Leonardtown, MD — The St. Mary’s County Board of Education would like to conclude negotiations with teachers and support staff that leads to a three-year agreement. The majority of the Commissioners of St. Mary’s County like the idea of a three-year agreement to stabilize the budget process. Yet at a May 5 commissioners’ budget work session the idea stalled over exactly how to pay for the step increase needed for the negotiations.

Earlier this year the school board asked the commissioners to use $2.9 million of their reserves for textbooks and technology improvements. The commissioners agreed to that request, using almost half of the $6 million set aside in a BRAC Reserve to buffer the county from any actions that would impact the future of the Patuxent River Naval Air Station.

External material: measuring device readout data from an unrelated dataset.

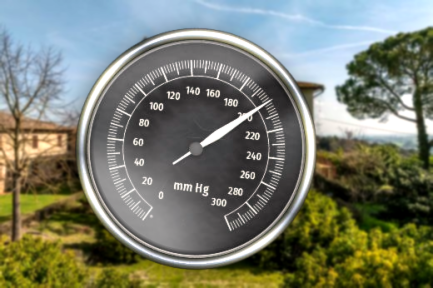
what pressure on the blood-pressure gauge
200 mmHg
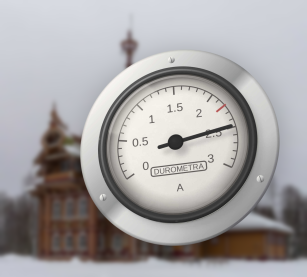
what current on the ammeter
2.5 A
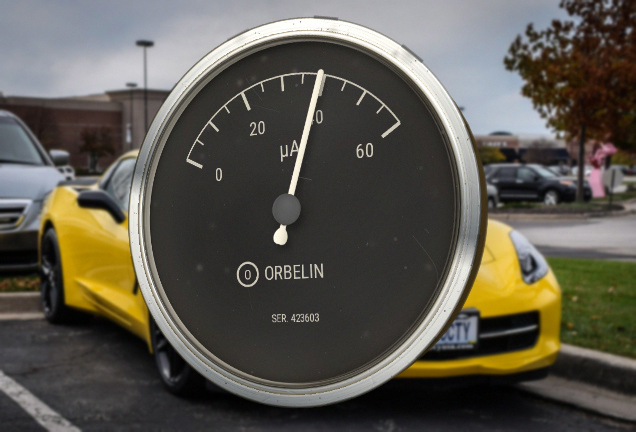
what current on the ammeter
40 µA
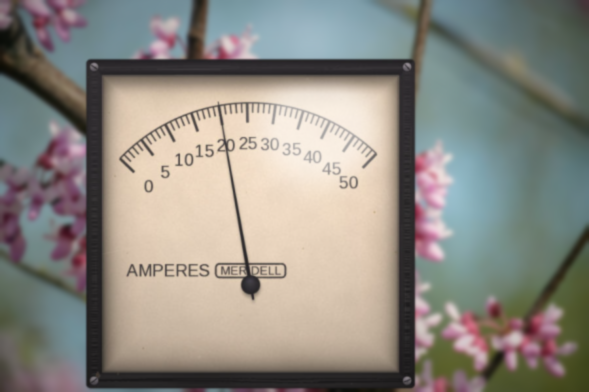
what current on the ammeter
20 A
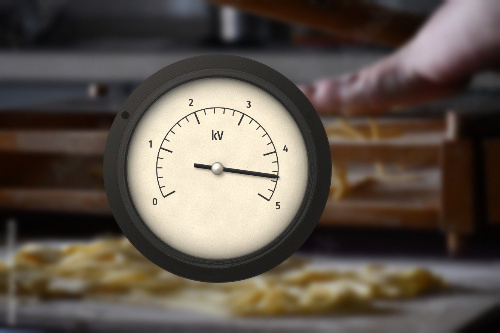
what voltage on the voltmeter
4.5 kV
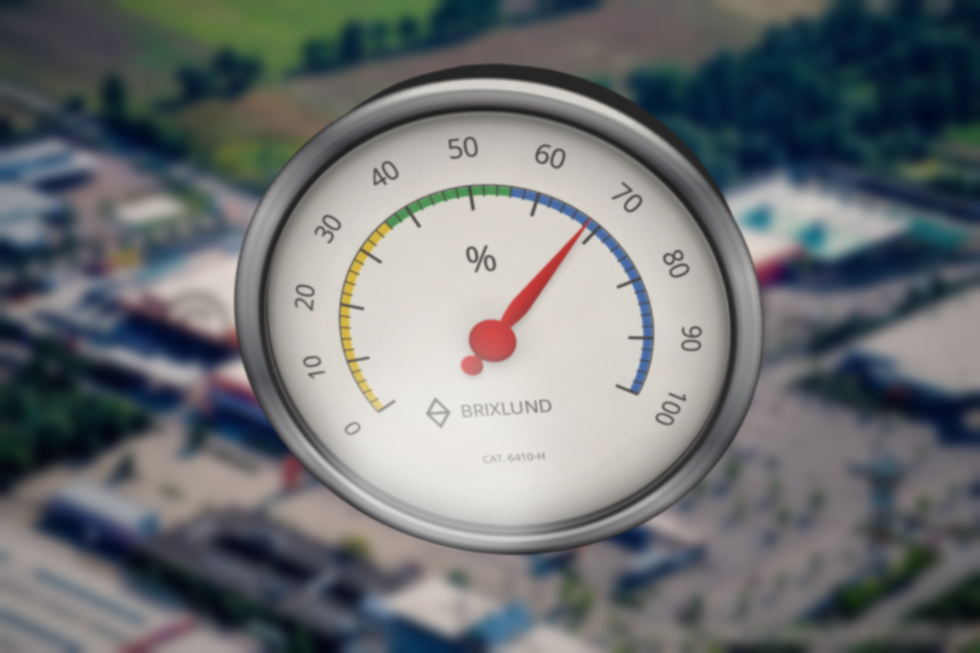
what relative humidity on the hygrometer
68 %
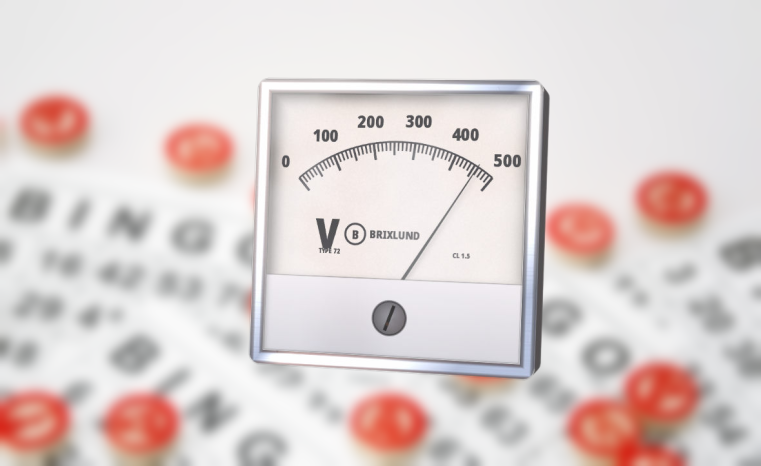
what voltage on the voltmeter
460 V
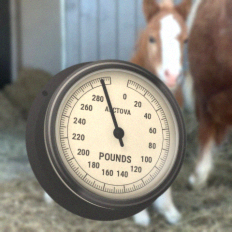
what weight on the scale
290 lb
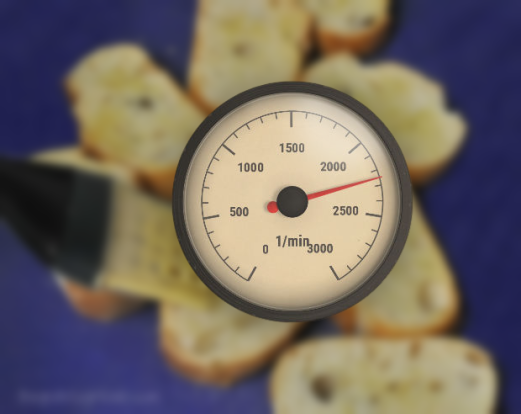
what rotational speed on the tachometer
2250 rpm
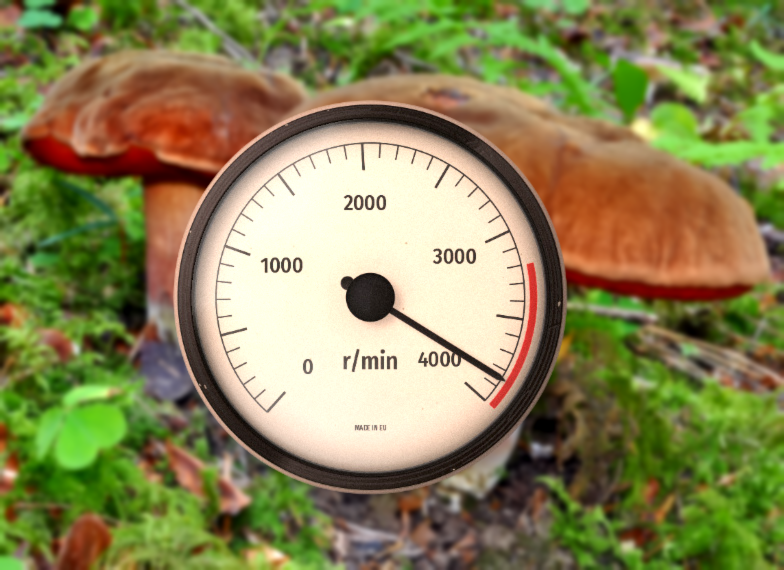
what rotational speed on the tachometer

The school board had asked the county for those monies in the current fiscal year. Instead the commissioners wrapped the $2.9 million into the county funding for the schools for the next fiscal year. That put no money in the budget for the step increases for the employees.

The budget that went to public hearing included $102.6 million for the schools, up from $96 million in this current fiscal year and also well above the state-mandated minimum Maintenance of Effort of $99 million. But not including the $2.9 million one-time expenditure, the increase would have been the smallest over Maintenance of Effort in recent years.

School Superintendent Scott Smith (shown above) came before the commissioners at the budget work session for an alternative proposal — use the monies allocated for the textbooks and supplies for the salary increases. In turn he promised to use $1.4 million of the school system’s budget reserves for the textbook purchases and try to find monies elsewhere in budget savings for the technology improvements. “We will figure out a way to fund textbooks and technology,” he said.

Smith insisted the school system needed a minimum of $102.2 million for recurring expenses in order to ink the three-year agreement with the two unions.

The idea didn’t sit well with several of the commissioners. Mike Hewitt [R – 2nd District] urged the school system to find the monies somewhere else in their budget to pay for the salary increases. Smith responded that the only place they could find that kind of money in such a people-focused organization was to cut staff. He said every current position was Important.

Commissioner John O’Connor [R – 3rd District] noted that the system was facing the retirement of 38 people and they could just not fill those positions for the time being. Smith said in all they were anticipating about a 100-person staff turnover for next year.

Commissioner Todd Morgan [R- 4th District] , a frequent critic of the school system’s finances in the past, was harsher in his criticism this time. “I have had a real hard time listening to the bait and switch for the last six years,” he said.

County Chief Financial Officer Jeannett Cudmore said she didn’t like the idea of using monies from a fund balance to finance reoccurring costs such as salaries. But Smith said they were prohibited from doing it.  “I can’t use my fund balance for reoccurring costs. It’s what you (the county) shouldn’t do but you can,” he said

Smith said any staff cuts to achieve the step increases for employees would also have to be approved as part of the collective bargaining and would affect the good will achieved in the negotiations to date.

At the insistence of the majority of the commissioners, Smith was directed to come up with a plan in writing to accomplish what he wants and present it at next week’s budget work session, which is also the final one scheduled before the commissioners adopt the budget.

Later that day a half dozen school system employees spoke at the commissioners’ public forum to urge them to support the superintendent’s request.